B: Explore in what ways social, cultural and artistic factors influenced the uptake of the arts-based eye health education strategy
- Stakeholders involved in the music pieces' co-creation process will be invited to identify and reflect on the achievements, gaps, and barriers between what was intended by them and what was received by the intended audience. Stakeholders include Ministries' representatives, community and religious leaders, artist groups, parents, children, teachers and traditional healers. Semi-structured interviews will be conducted 6 months after the program implementation.
- A series of small group discussions and individual interviews will be held with various target audiences of the intervention to ascertain responses to the intervention by those not involved in its design. These will include children, their guardians, teachers, health care practitioners, traditional healers, radio broadcasters and cultural workers from the context to determine 'audience reception'.
- Thematic analysis will be conducted to ascertain (i) the efficacy of the makers' intentionality for the intervention concerning the reception of the pieces in context ('fitness-for-purpose'); (ii) the conceptual impact of the content of the music pieces in terms of the socio-cultural barriers addressed and myths dispelled, and how this intervention has contributed to new and/or existing counter-narratives of eye health; (iii) the reception of the music form of the pieces, including associated with past (heritage), current and aspirational (contemporary) genres and registers, and in what ways such artistic and cultural associations have contributed to the intervention's efficacy.

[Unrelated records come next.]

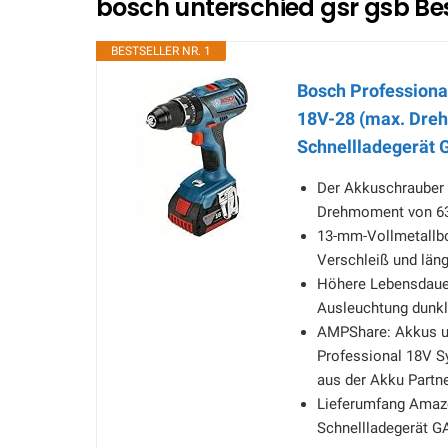
bosch unterschied gsr gsb Bes
BESTSELLER NR. 1
Bosch Profession
18V-28 (max. Dreh
Schnellladegerät 
Der Akkuschrauber 
Drehmoment von 6
13-mm-Vollmetallboh
Verschleiß und län
Höhere Lebensdauer
Ausleuchtung dunkl
AMPShare: Akkus un
Professional 18V S
aus der Akku Partn
Lieferumfang Amazo
Schnellladegerät G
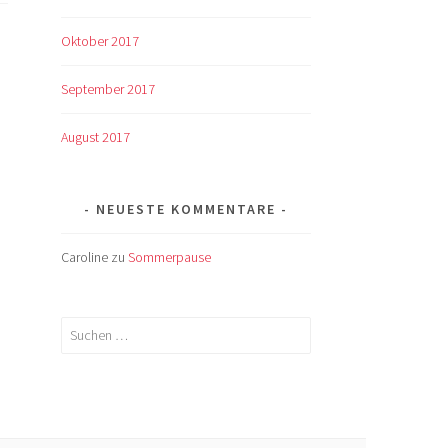
Oktober 2017
September 2017
August 2017
NEUESTE KOMMENTARE
Caroline
zu
Sommerpause
Suchen
nach:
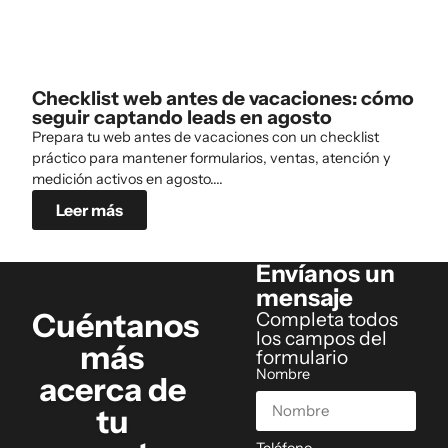
Checklist web antes de vacaciones: cómo
seguir captando leads en agosto
Prepara tu web antes de vacaciones con un checklist
práctico para mantener formularios, ventas, atención y
medición activos en agosto....
Leer más
Envíanos un
mensaje
Cuéntanos
Completa todos
los campos del
más
formulario
Nombre
acerca de
tu
Teléfono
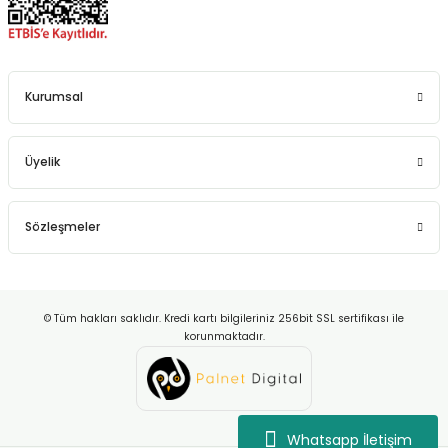
Kurumsal
Üyelik
Sözleşmeler
© Tüm hakları saklıdır. Kredi kartı bilgileriniz 256bit SSL sertifikası ile
korunmaktadır.
Whatsapp İletişim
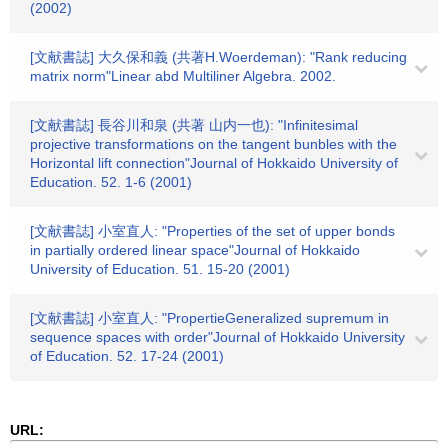
(2002)
[文献書誌] 大久保和義 (共著H.Woerdeman): "Rank reducing
matrix norm"Linear abd Multiliner Algebra. 2002.
[文献書誌] 長谷川和泉 (共著 山内一也): "Infinitesimal
projective transformations on the tangent bunbles with the
Horizontal lift connection"Journal of Hokkaido University of
Education. 52. 1-6 (2001)
[文献書誌] 小室直人: "Properties of the set of upper bonds
in partially ordered linear space"Journal of Hokkaido
University of Education. 51. 15-20 (2001)
[文献書誌] 小室直人: "PropertieGeneralized supremum in
sequence spaces with order"Journal of Hokkaido University
of Education. 52. 17-24 (2001)
URL:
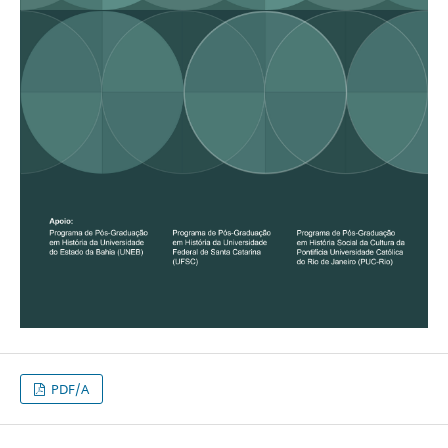
PDF/A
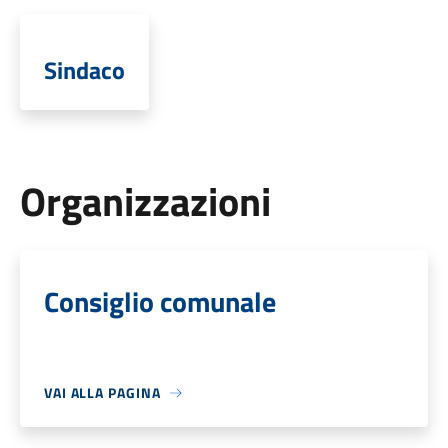
Sindaco
Organizzazioni
Consiglio comunale
VAI ALLA PAGINA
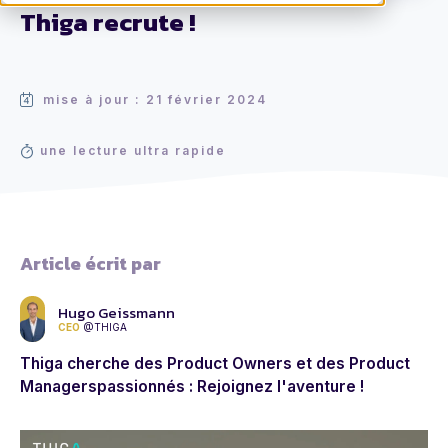
Thiga recrute !
mise à jour : 21 février 2024
une lecture ultra rapide
Article écrit par
Hugo Geissmann
CEO
@THIGA
Thiga cherche des Product Owners et des Product
Managerspassionnés : Rejoignez l'aventure !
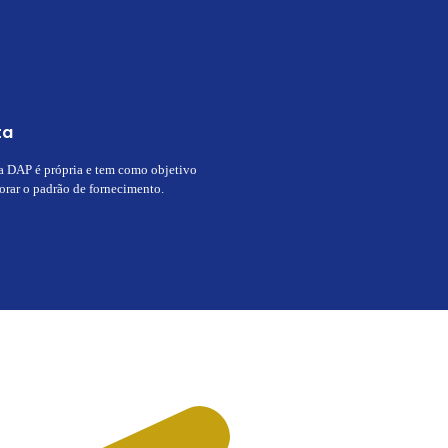
ta
ta DAP é própria e tem como objetivo
orar o padrão de fornecimento.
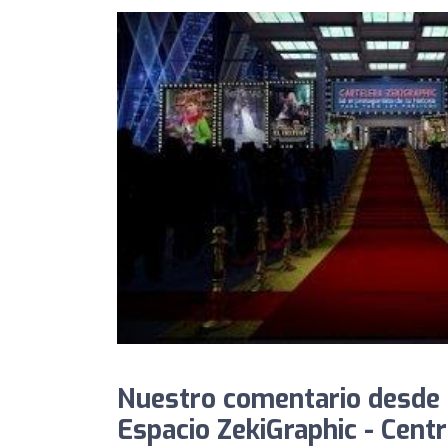
Nuestro comentario desde
Espacio ZekiGraphic - Centr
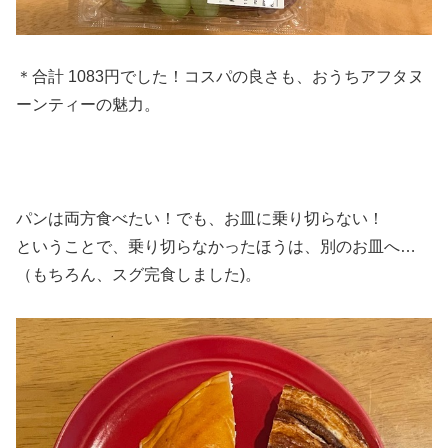
＊合計 1083円でした！コスパの良さも、おうちアフタヌ
ーンティーの魅力。
パンは両方食べたい！でも、お皿に乗り切らない！
ということで、乗り切らなかったほうは、別のお皿へ…
（もちろん、スグ完食しました)。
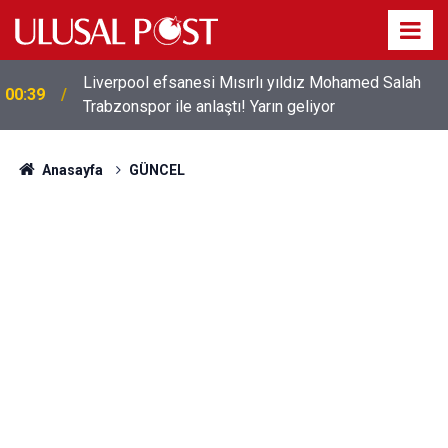
Liverpool efsanesi Mısırlı yıldız Mohamed Salah
00:39
Trabzonspor ile anlaştı! Yarın geliyor
Anasayfa
GÜNCEL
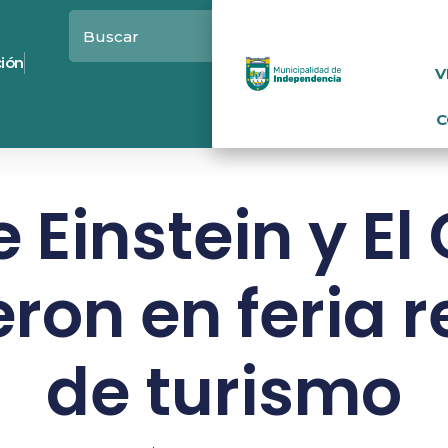
ción
V
C
 Einstein y E
ron en feria 
de turismo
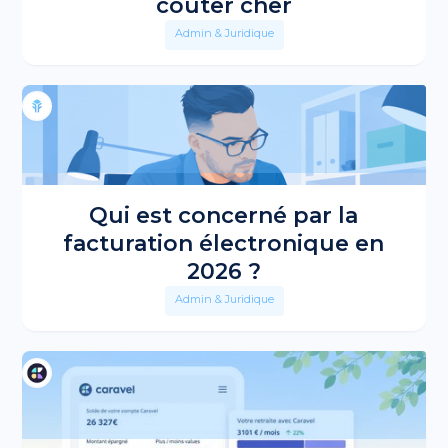
coûter cher
Admin & Juridique
Qui est concerné par la
facturation électronique en
2026 ?
Admin & Juridique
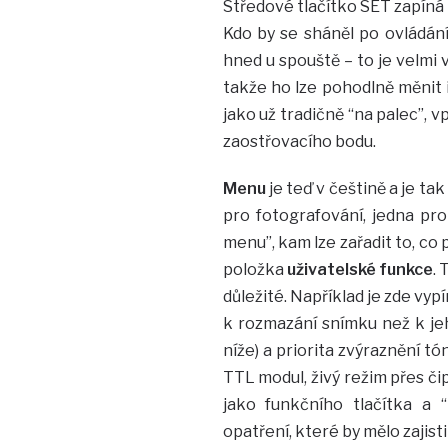
Středové tlačítko SET zapíná i 
Kdo by se sháněl po ovládán
hned u spouště – to je velmi 
takže ho lze pohodlně měnit i 
jako už tradičně “na palec”, 
zaostřovacího bodu.
Menu
je teď v češtině a je t
pro fotografování, jedna pro
menu”, kam lze zařadit to, co
položka
uživatelské funkce
. 
důležité. Například je zde vyp
k rozmazání snímku než k jeh
níže) a priorita zvýraznění t
TTL modul, živý režim přes čip
jako funkčního tlačítka a “
opatření, které by mělo zajist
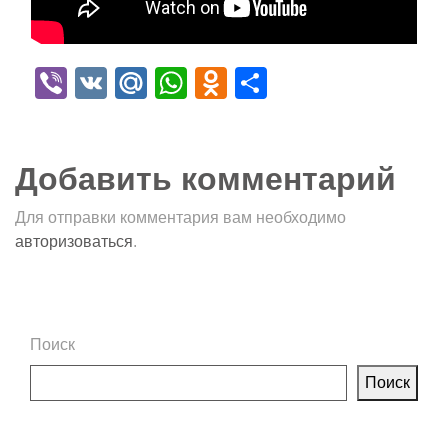
Viber
VK
Mail.Ru
WhatsApp
Odnoklassniki
Отправить
Добавить комментарий
Для отправки комментария вам необходимо
авторизоваться
.
Поиск
Поиск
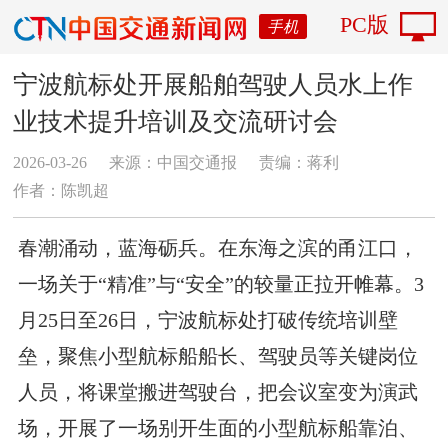
PC版
手机
宁波航标处开展船舶驾驶人员水上作
业技术提升培训及交流研讨会
2026-03-26
来源：中国交通报
责编：蒋利
作者：陈凯超
春潮涌动，蓝海砺兵。在东海之滨的甬江口，
一场关于“精准”与“安全”的较量正拉开帷幕。3
月25日至26日，宁波航标处打破传统培训壁
垒，聚焦小型航标船船长、驾驶员等关键岗位
人员，将课堂搬进驾驶台，把会议室变为演武
场，开展了一场别开生面的小型航标船靠泊、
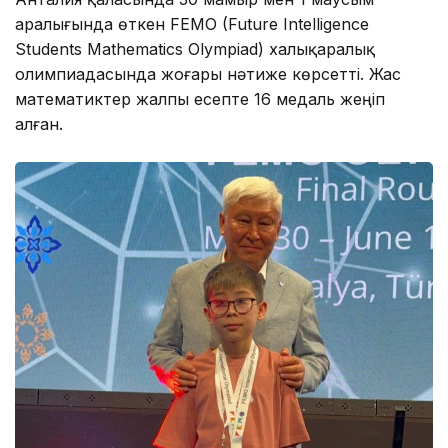
аралығында өткен FEMO (Future Intelligence
Students Mathematics Olympiad) халықаралық
олимпиадасында жоғары нәтиже көрсетті. Жас
математиктер жалпы есепте 16 медаль жеңіп
алған.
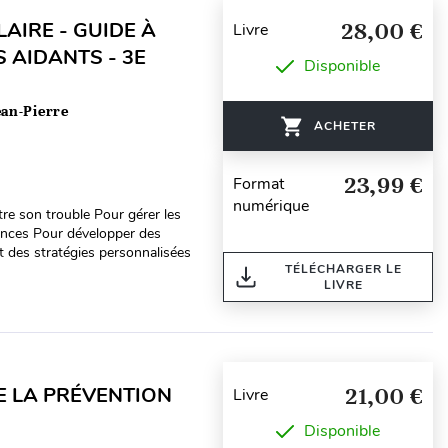
AIRE - GUIDE À
28,00 €
Livre
S AIDANTS - 3E
Disponible
ean-Pierre
ACHETER
23,99 €
Format
numérique
re son trouble Pour gérer les
ences Pour développer des
t des stratégies personnalisées
TÉLÉCHARGER LE
LIVRE
E LA PRÉVENTION
21,00 €
Livre
Disponible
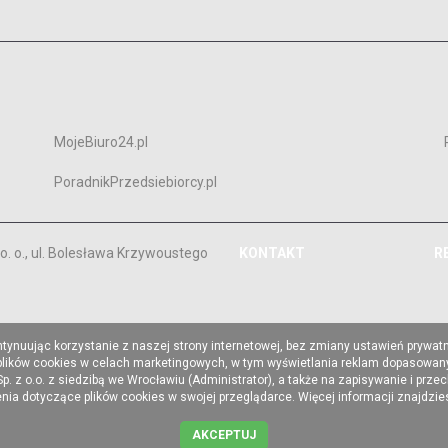
MojeBiuro24.pl
PoradnikPrzedsiebiorcy.pl
. o., ul. Bolesława Krzywoustego
KONTAKT
R
ntynuując korzystanie z naszej strony internetowej, bez zmiany ustawień prywat
 plików cookies w celach marketingowych, w tym wyświetlania reklam dopasowany
z o.o. z siedzibą we Wrocławiu (Administrator), a także na zapisywanie i prze
a dotyczące plików cookies w swojej przeglądarce. Więcej informacji znajdzi
AKCEPTUJ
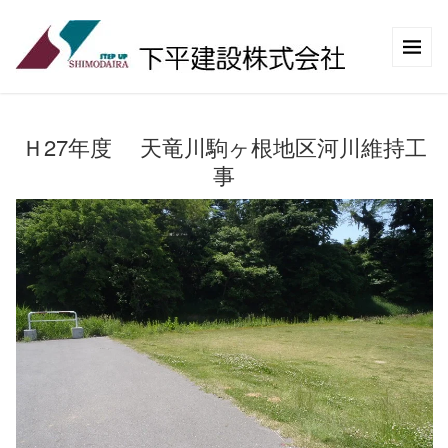
Ｈ27年度 天竜川駒ヶ根地区河川維持工
事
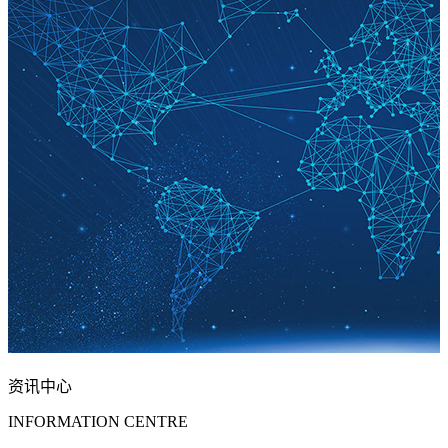
资讯中心
INFORMATION CENTRE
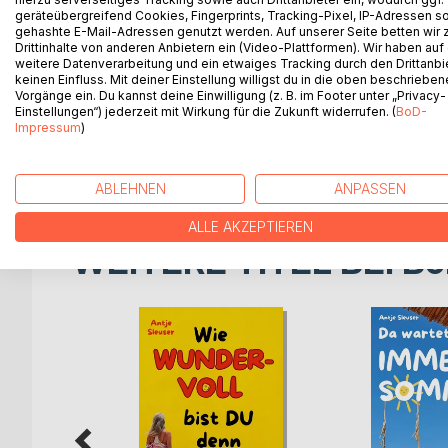
geräteübergreifend Cookies, Fingerprints, Tracking-Pixel, IP-Adressen s
Nancy, washing dishes at the sink, looked up in su
gehashte E-Mail-Adressen genutzt werden. Auf unserer Seite betten wir
months, but already she knew that her mistress did 
Drittinhalte von anderen Anbietern ein (Video-Plattformen). Wir haben auf
"Nancy!"
weitere Datenverarbeitung und ein etwaiges Tracking durch den Drittanbi
"Yes, ma'am." Nancy answered cheerfully, but she s
keinen Einfluss. Mit deiner Einstellung willigst du in die oben beschriebe
Vorgänge ein. Du kannst deine Einwilligung (z. B. im Footer unter „Privacy-
"Nancy,"-Miss Polly's voice was very stern now-"wh
Einstellungen“) jederzeit mit Wirkung für die Zukunft widerrufen. (
BoD-
what I have to say."
Impressum
)
Nancy flushed miserably. She set the pitcher down at
which did not add to her composure.
ABLEHNEN
ANPASSEN
ALLE AKZEPTIEREN
WEITERE TITEL BEI
Bo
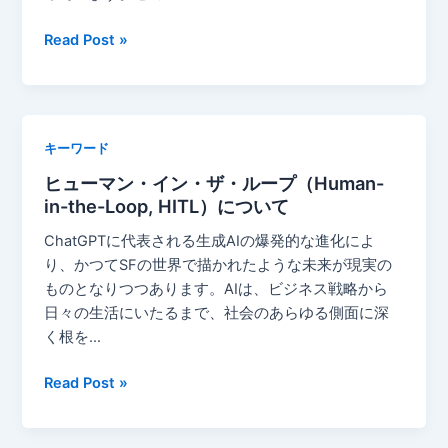
LYT（Linking
Read Post »
Your
Thinking）：
思
考
キーワード
の
ヒューマン・イン・ザ・ループ（Human-
連
in-the-Loop, HITL）について
鎖
で
ChatGPTに代表される生成AIの爆発的な進化によ
知
り、かつてSFの世界で描かれたような未来が現実の
識
ものとなりつつあります。AIは、ビジネス戦略から
を
日々の生活にいたるまで、社会のあらゆる側面に深
深
く根を…
化
さ
ヒ
Read Post »
せ
ュ
る
ー
最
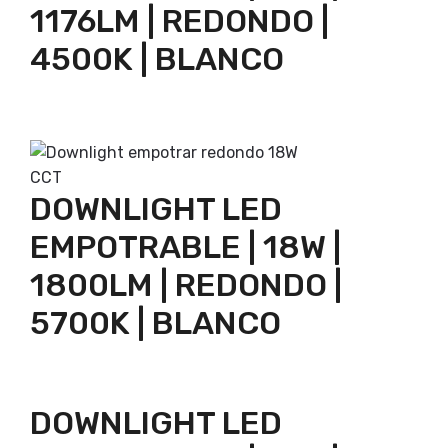
1176LM | REDONDO |
4500K | BLANCO
Ficha Tecnica
DOWNLIGHT LED
EMPOTRABLE | 18W |
1800LM | REDONDO |
5700K | BLANCO
Ficha Tecnica
DOWNLIGHT LED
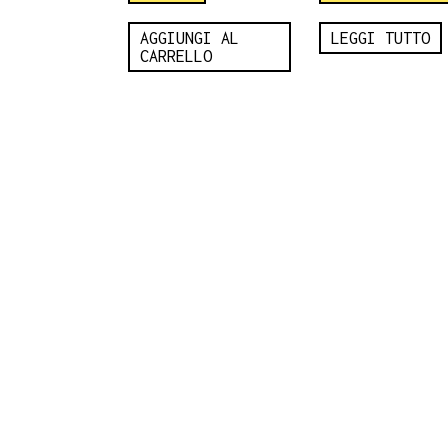
AGGIUNGI AL
LEGGI TUTTO
CARRELLO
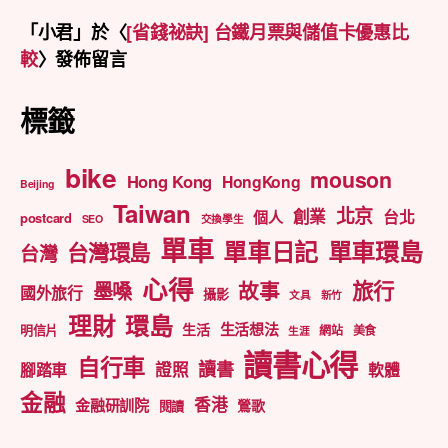
「
小君
」於〈
[省錢祕訣] 台鐵月票與儲值卡優惠比
較
〉發佈留言
標籤
bike
mouson
Hong Kong
HongKong
Beijing
Taiwan
北京
創業
台北
個人
postcard
SEO
交換學生
單車
單車日記
單車環島
台灣環島
台灣
心得
旅行
墨嗓
故事
國外旅行
攝影
文具
新竹
理財
環島
生活想法
生活
明信片
網站
美食
生涯
讀書心得
自行車
讀書
證照
腳踏車
軟體
金融
香港
金融研訓院
鶯歌
閱讀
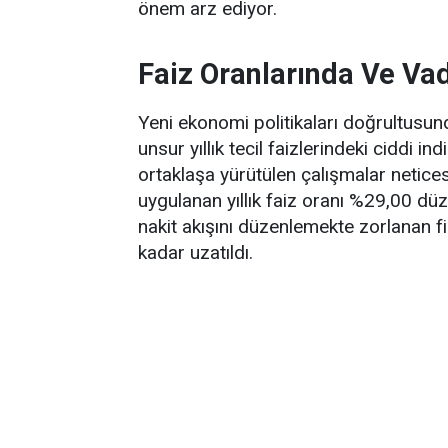
önem arz ediyor.
Faiz Oranlarında Ve Vad
Yeni ekonomi politikaları doğrultusun
unsur yıllık tecil faizlerindeki ciddi i
ortaklaşa yürütülen çalışmalar netic
uygulanan yıllık faiz oranı %29,00 dü
nakit akışını düzenlemekte zorlanan f
kadar uzatıldı.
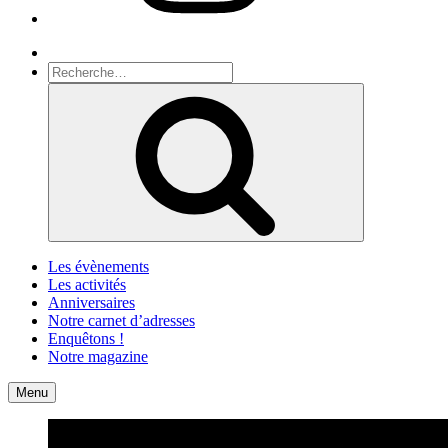
Recherche
Recherche
pour
Recherche
:
Les évènements
Les activités
Anniversaires
Notre carnet d’adresses
Enquêtons !
Notre magazine
Accueil
Contact
Menu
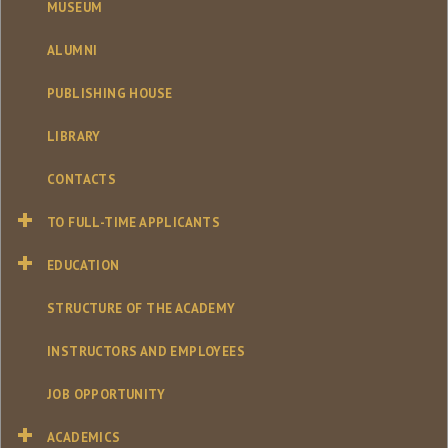
MUSEUM
ALUMNI
PUBLISHING HOUSE
LIBRARY
CONTACTS
TO FULL-TIME APPLICANTS
EDUCATION
STRUCTURE OF THE ACADEMY
INSTRUCTORS AND EMPLOYEES
JOB OPPORTUNITY
ACADEMICS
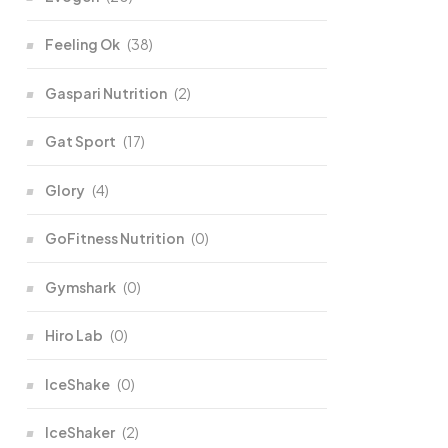
Feeling Ok
(38)
Gaspari Nutrition
(2)
Gat Sport
(17)
Glory
(4)
GoFitness Nutrition
(0)
Gymshark
(0)
Hiro Lab
(0)
IceShake
(0)
IceShaker
(2)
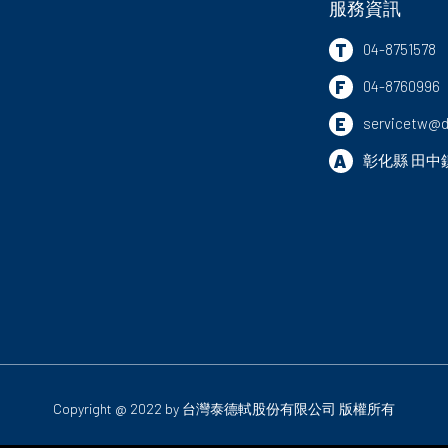
服務資訊
T
04-8751578
F
04-8760996
E
servicetw@d
A
彰化縣
田中
Copyright @ 2022 by
台灣泰德軾股份有限公司
版權所有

C: Determine the cost and benefits of a short-term arts-based eye health education strategy on improving eye health service uptake among children to inform upscale investment decisions
- The investigators will develop a costing tool to (i) identify the main implementing costs, including the time and skills to develop the radio broadcast; (ii) calculate the costs of the intervention's roll-out to schools and the wider community; (iii) determine the costs that the intervention may save in the longer term, such as from absenteeism or treatment made unnecessary because of early treatment.
- The pilot will enable us to cost the intervention and how affordable it is. By looking at the uptake of the intervention in schools and the community, the investigators can compare the costs and benefits of the strategies. Value is defined as cost relative to benefits, whereas budget impact is about costs only. Both are widely used for healthcare investment decisions in LMIC. This will enable policymakers to assess how affordable the intervention is. Understanding what are given up when a new intervention is funded (what else could have done with these resources) and the return on investment is crucial to helping policymakers decide whether the program is worth the investment.